Just before we left for the funeral I stood in the kitchen and sobbed at my parents, "I don't want to do this" and the tears came again. I clenched my teeth with all of my might and breathed hard ... I had no concealer left after the crying efforts earlier and we were already about to start running late - I couldn't fix it again.


We had talked to the kids for days about the process of the day. On the day we had taken them to the venue to make sure they were comfortable with it. I had absolutely no idea what I could do to buffer the burden of the day for them other than that. And cuddles.


They wanted to speak at their father's funeral. They weren't sure how they'd go. We had practiced their favourite 'dad jokes' they were going to tell.


In the car on the way they had asked what would happen if they couldn't tell their jokes, if they were too upset.


"What would Daddy tell you to do?"

"He'd tell us just to try to do our best"

"Then just do that"


They were extraordinary. They placed their items on the coffin and told their jokes without a crack in their voice. And they sobbed their hearts out on either side of it.

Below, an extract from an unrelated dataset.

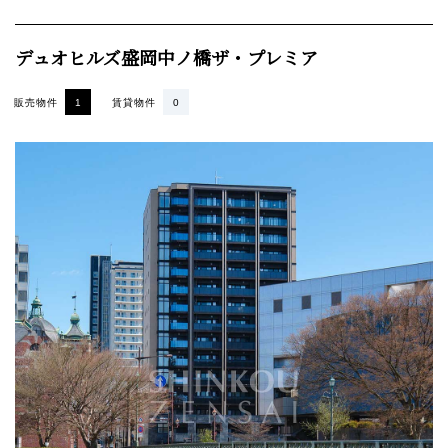
デュオヒルズ盛岡中ノ橋ザ・プレミア
販売物件
1
賃貸物件
0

The whole event was perfect. The stories, the reading, the poem, the final toast, and absolutely the two blokes who ran the service - both of whom knew Pete well, so made it all about him. The way it should have been.


Once it was over, I stood and talked to people in the one spot for two-and-a-half-hours and still didn't get to speak to everyone who was there. I lost count of those I only half spoke to. I held onto one glass of bubbles for over an hour while it got flat and warm and barely took a sip.


I was so overwhelmed by the people who came - more than 500 people who took the time to farewell Pete. There were people from his childhood who could tell tales of bows and arrows and slug guns being used inappropriately. People from his teen years and early 20s who had run amok with him around Hay and the Riverina B&S circuit and infamous 'Four Corners parties where it was just beer and rum and jackaroos and jillaroos on a stock route in the middle of nowhere. There were work colleagues and associates who had all been part of his most recent work life where he thrived on the challenge of learning new things and smashing sales targets and there were clients who had benefited from his boundless knowledge of livestock. There were people we knew through family, some we had met through kids. There were kids there who were so sad that our children had lost their dad. There were people we knew through sport and school. All of them were friends. All of them were there because Pete had been part of their lives in some way. And I will never be able to name or thank each and every one of them, but their presence that day meant to world to us.


I did glance around at one stage and panic that I had under-catered and if we had enough beer and wine.


They were pretty much the only non-negotiables when I started planning the whole thing and generated some obscure looks from the funeral director when I declared: There has to be rum and good wine and good food, definitely pork belly, right from the outset and before we had chosen a date or coffin.


Once the crowd had cleared we ventured to a pub for the unplanned bit of celebrating Pete's life - the rum flowed freely - and when there was a line up of 30 "fulls in fives" (full shots of rum in 5ounce glasses, with ice and a dash of coke) on the bar at 9pm, I knew that we were going to have a toast he would have loved to be part of.


When I looked around the crowd who stood at the bar, it was a scene cut directly from Conargo Pub circa 1999 - the faces of friends who we had know for so long, both individually and as a couple.


And when I left and finally went to bed that night, I felt the most obscure combination of sadness, and thankfulness, and relief, and happiness, and loneliness and comfort that so many people had taken the time to say goodbye to Pete, to acknowledge the impact he had on them, the respect with which they held him in, the support they had given our family, and their declarations of their affection for us all.


But mostly I thought that he would have bloody loved that party. That he would have been in his element. That he would have been miffed to miss such a catch up.


And that I so dearly missed looking across that crowd and seeing him and that laugh and those sparkling eyes in the thick of it.